Updated

Every couple of years, unannounced visits by inspectors from the Joint Commission trigger a frenzied response in hospitals, in which clinicians are instructed to do everything by the book to avoid potentially embarrassing violations.

On Monday, a new study revealed the impact of that all-hands-on-deck response when the accreditors are in town: significantly fewer patient deaths during inspection week than the weeks before and after the inspectors’ visit. Researchers at Harvard University found the disparity was particularly pronounced at major teaching hospitals, where the heightened response, if applied for an entire year, would translate to 3,600 fewer deaths.

The findings, published in JAMA Internal Medicine, did not link the lower death rate to adherence to specific best practices or standards. Rather, the researchers said, the improved performance appeared to a result from a more generalized vigilance caused by the arrival of the inspectors.

“The results suggest there are opportunities for quality improvement right under our noses that we take for granted,” said the study’s lead author, Dr. Michael L. Barnett, an assistant professor of health care policy management at the Harvard T.H. Chan School of Public Health. “Some creative thinking around how we react to Joint Commission surveys might lead to quality improvement.”

More From Stat News

Barnett, a primary care physician at Brigham & Women’s Hospital, said he was motivated to conduct the study, in part, by what he said was the absurdity of inspection week, when hospitals put on a show for visiting inspectors who aren’t really getting an accurate view of normal operations.

“You’re not really measuring the quality of the hospital,” Barnett said. “You’re measuring the capacity of the hospital to mobilize the troops.”

Read more: Patients treated by foreign-educated doctors are less likely to die, study finds

The Joint Commission performs unannounced inspections of US hospitals every 18 to 36 months to test their adherence to quality and safety practices in a broad range of areas, including infection control, accuracy of documentation, and medication management. The not-for-profit organization accredits 21,000 health care facilities across the country. Failing an inspection could cause a facility to lose its accreditation and to suffer a big hit to its reputation.

Failure is exceedingly rare, but to avoid it, many hospitals quickly notify their staffs of an inspection and hold training sessions to optimize performance. Barnett said more than 98 percent of facilities passed, with only a tiny fraction receiving a citation.

The study, which examined outcomes for 1.7 million Medicare patients, found that patients who happened to receive care during inspection week had a better chance of surviving. Overall, the reduction of 30-day mortality rates across all hospitals was modest — about 1.5 percent.

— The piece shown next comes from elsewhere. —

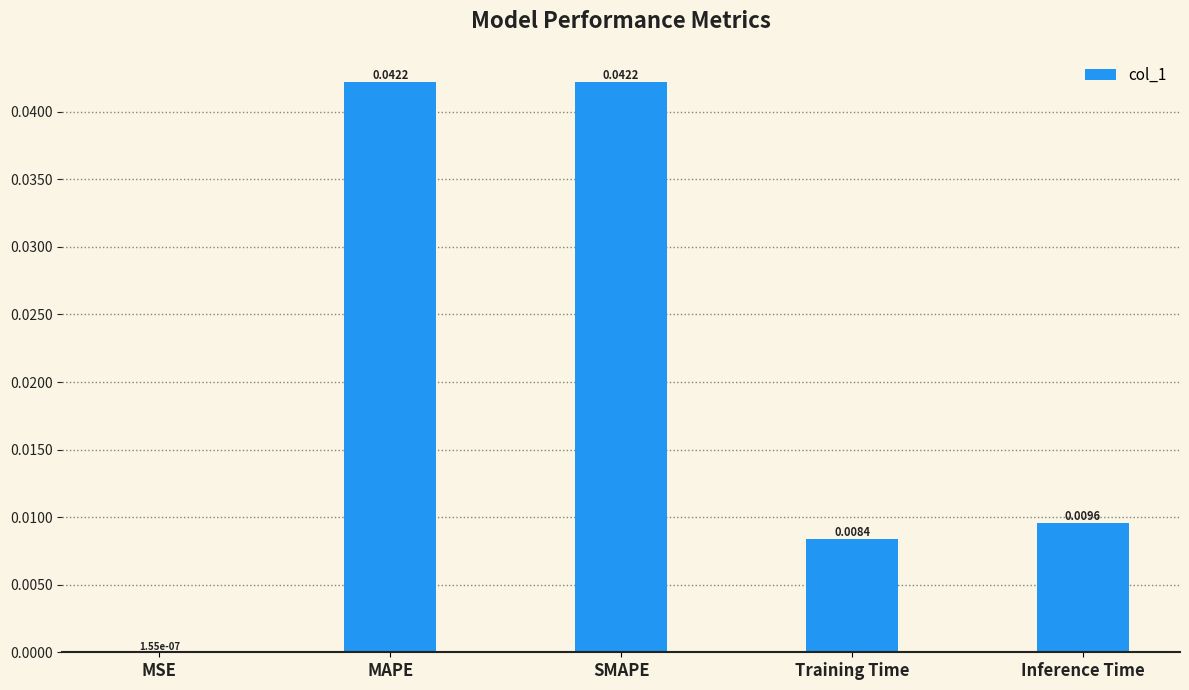

Which has a higher value, SMAPE or Training Time?

SMAPE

But the reduction was significantly larger, about 5.9 percent, at major teaching hospitals, which rely the most on maintaining their reputations as prestigious institutions on the vanguard of medicine.

“They have a lot at stake if they don’t get accredited by the Joint Commission, and they also have the resources to mobilize their staff hospital-wide to respond,” said study coauthor, Dr. Anupam Jena, a professor of health policy at Harvard.

While the overall improvement in mortality rates was modest, he said, they can have a significant impact when spread across hundreds of thousands of visits each year from Medicare patients. “If you aggregate over the entire US population of Medicare beneficiaries, it’s a large impact,” he said.

The study examined outcomes in patients admitted from three weeks before the inspection to three weeks after its completion. The researchers adjusted for demographic and clinical differences among the patients included in their examination.

The study also examined infection rates and other quality measures, but did not find a significant difference at the hospitals during inspection week compared to the other periods reviewed.

Jena said that latter finding suggests that the difference in mortality outcomes was not related to any one or two specific practices, but to a more heightened vigilance that occurs during inspection. “When you’re being monitored you behave differently and you do your job differently,” he said, adding that hospitals could adjust their schedules and practices to help harness that increased focus and attention to detail.

“One thing you could do would be to ensure that when key clinical decisions are being made, you have a disruption-free policy, so that doctors and nurses cannot be disrupted unless it’s an emergency,” he said. “Changes in shift work and the amount of hours doctors work, and the staggering of those hours, could also have an impact.”